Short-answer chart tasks
-- Opening Marker --
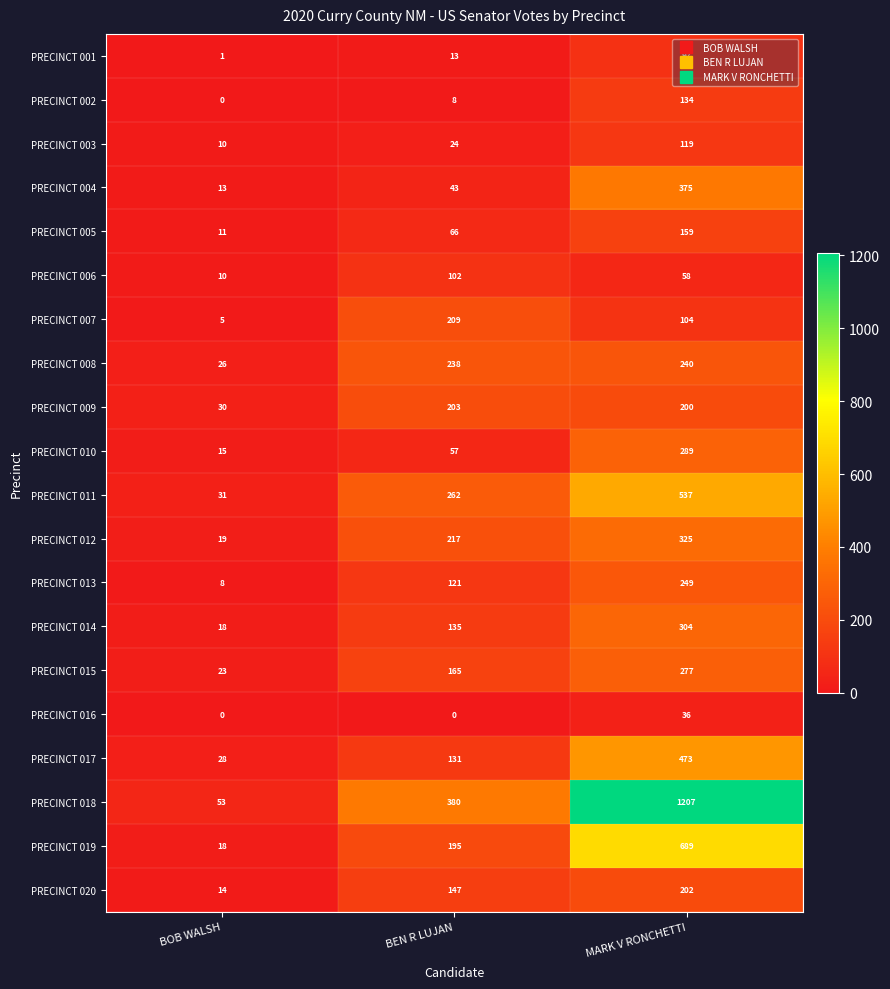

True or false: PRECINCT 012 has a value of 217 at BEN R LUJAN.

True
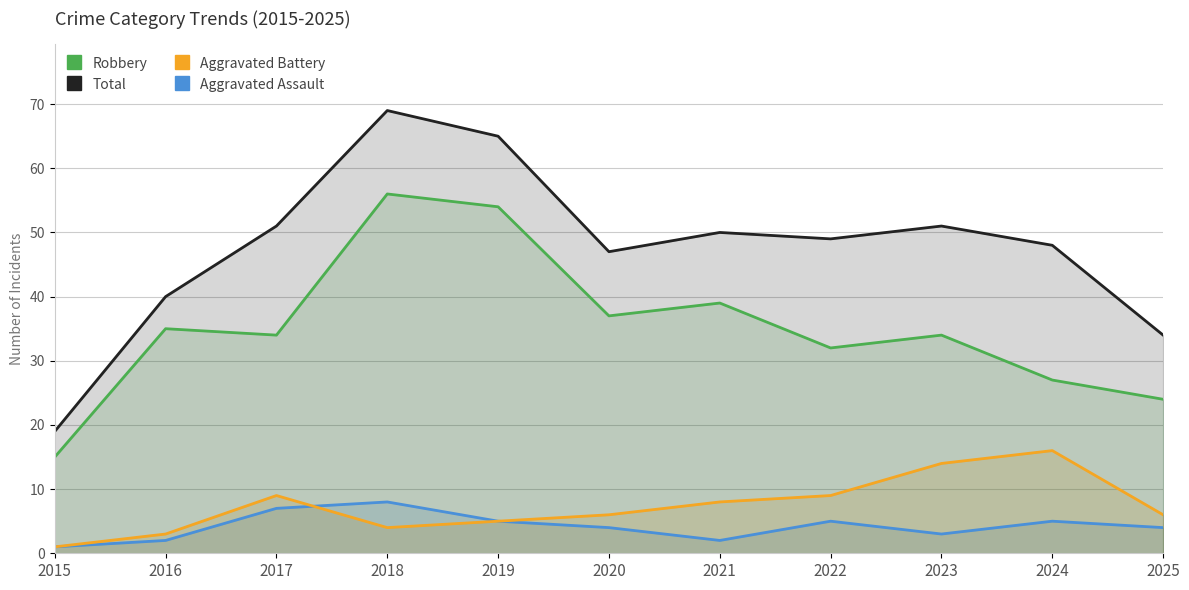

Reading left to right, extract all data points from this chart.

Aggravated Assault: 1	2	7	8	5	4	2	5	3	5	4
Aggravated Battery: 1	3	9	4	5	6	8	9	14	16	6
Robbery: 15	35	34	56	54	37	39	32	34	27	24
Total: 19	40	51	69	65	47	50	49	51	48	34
-- Closing Marker --
## Brief
Pull out every line of the records above that contains the string "Aggravated", matching case exactly.

## Output
Aggravated Assault: 1	2	7	8	5	4	2	5	3	5	4
Aggravated Battery: 1	3	9	4	5	6	8	9	14	16	6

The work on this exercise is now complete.